Kandydaci PiS idą do PE po to, by walczyć z „szaleństwami”

Fot. Joachim Brudziński/FB

Fot. Joachim Brudziński/FB

Kandydaci PiS idą do europarlamentu po to, by walczyć z takimi „szaleństwami”, jak pakt migracyjny i Zielony Ład – powiedział w środę w Wolinie (Zachodniopomorskie) wiceprezes tej partii Joachim Brudziński. „Warto głosować na ludzi, którzy o Polskę dbają” – przekonywał b. premier Mateusz Morawiecki.

Mateusz Morawiecki zachęcał do głosowania w wyborach 9 czerwca na kandydatów PiS.

– Tam, w europarlamencie będą się toczyły debaty, dyskusje, które będą miały ogromny wpływ na Polskę. Warto głosować na ludzi, którzy o Polskę dbają, wiedzą, jak przedstawiać programy, żeby one później były realizowane

– przekonywał. 

Morawiecki wymienił inwestycje, które w ciągu ostatnich lat zostały zrealizowane na terenie Pomorza Zachodniego.

– To są inwestycje, które fantastycznie się zwracają wszystkim Polakom. To nie jest tylko dla Pomorza Zachodniego, to jest dla całej Polski. Rozwój portów w całej Polsce doprowadził do wzrostu dochodów o 68 mld zł

– wyliczał. 

Wskazał m.in. na pogłębienie toru wodnego Świnoujście – Szczecin do 12,5 m oraz gazociąg Baltic Pipe. Nawiązał też do Głębokowodnego Terminala Kontenerowego w Świnoujściu. Podkreślił, że inwestycja ta „mogłaby być potężnym zastrzykiem gotówki dla całego Zachodniego Pomorza i utworzyć nowe miejsca pracy”.

– Niby część tej koalicji wyborczej, wojewoda, daje zgodę, ale druga część tej koalicji rządzącej odmawia tej zgody poprzez skierowanie wniosku do sądu. Mam tutaj na myśli wniosek lewicowej pani prezydent Świnoujścia, czyli klincz, blokowanie, tak jak było z CPK

– ocenił. 

Pod koniec maja świnoujski magistrat poinformował, że władze miasta odwołały się od decyzji wojewody zachodniopomorskiego w sprawie lokalizacji terminala kontenerowego. Wskazano, że podczas podejmowania decyzji o lokalizacji terminala kontenerowego w Świnoujściu naruszono lub pominięto szereg przepisów; całkowicie zignorowano kwestię m.in. interesu mieszkańców, uciążliwości, które odczuje lokalna społeczność, ale także bezpieczeństwa państwa w sytuacji, gdy inwestycja powstaje w sąsiedztwie terminala LNG. 

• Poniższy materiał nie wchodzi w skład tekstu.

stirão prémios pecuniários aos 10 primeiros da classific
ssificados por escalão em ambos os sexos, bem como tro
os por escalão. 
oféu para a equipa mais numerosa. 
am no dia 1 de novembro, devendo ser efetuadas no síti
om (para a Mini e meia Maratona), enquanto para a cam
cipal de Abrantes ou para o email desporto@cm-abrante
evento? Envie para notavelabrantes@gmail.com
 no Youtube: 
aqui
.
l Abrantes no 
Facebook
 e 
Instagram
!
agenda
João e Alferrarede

Brudziński, odnosząc się do zrealizowanych inwestycji, mówił o tunelu pod Świną, który – według niego – powstał m.in. dzięki „determinacji rządu PiS”.

– Dzisiaj będziecie słyszeć, że droga S3 do Świnoujścia, że terminal kontenerowy, że pogłębienie toru podejściowego do portu w Szczecinie, że wszystkie inwestycje z obszaru gospodarki morskiej, to zasługa „króla Europy”, Platformy Obywatelskiej Donalda Tuska

– mówił wiceszef PiS. 

Zaapelował do wyborców, aby nie dali sobie „zabełtać błękitu w głowie”.

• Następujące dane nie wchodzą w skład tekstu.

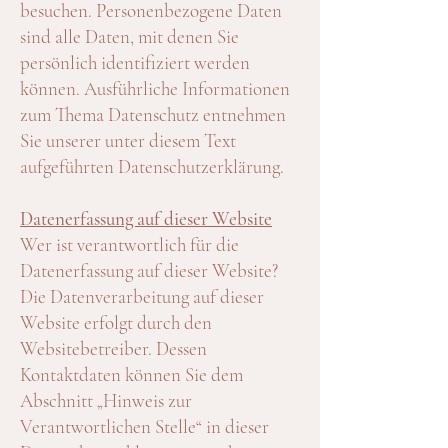
besuchen. Personenbezogene Daten
sind alle Daten, mit denen Sie
persönlich identifiziert werden
können. Ausführliche Informationen
zum Thema Datenschutz entnehmen
Sie unserer unter diesem Text
aufgeführten Datenschutzerklärung.
Datenerfassung auf dieser Website
Wer ist verantwortlich für die
Datenerfassung auf dieser Website?
Die Datenverarbeitung auf dieser
Website erfolgt durch den
Websitebetreiber. Dessen
Kontaktdaten können Sie dem
Abschnitt „Hinweis zur
Verantwortlichen Stelle“ in dieser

– Na tej ostatniej prostej przed wyborami będziecie świadkami tego wzmożenia, nie chcę powiedzieć „wścieklizny”, która wczoraj na placu Zamkowym wylewała się z ust polskiego premiera” – mówił wiceprezes PiS. Przekonywał, że „kandydaci PiS idą do europarlamentu po to, żeby walczyć z takimi szaleństwami, jak: pakt migracyjny, dyrektywa budowlana, Zielony Ład, likwidacja rolnictwa. Nie idziemy po to, żeby odnosić się do nienawistnego bełkotu pierwszego hejtera Rzeczpospolitej, jakim dzisiaj jest, niestety, premier Donald Tusk

– ocenił. 

Brudziński jest liderem listy Prawa i Sprawiedliwości do PE w zachodniopomorsko-lubuskim okręgu nr 13. 

Wybory do Parlamentu Europejskiego odbędą się w różnych państwach UE 6-9 czerwca. Polacy 9 czerwca będą wybierać 53 posłów do Parlamentu Europejskiego.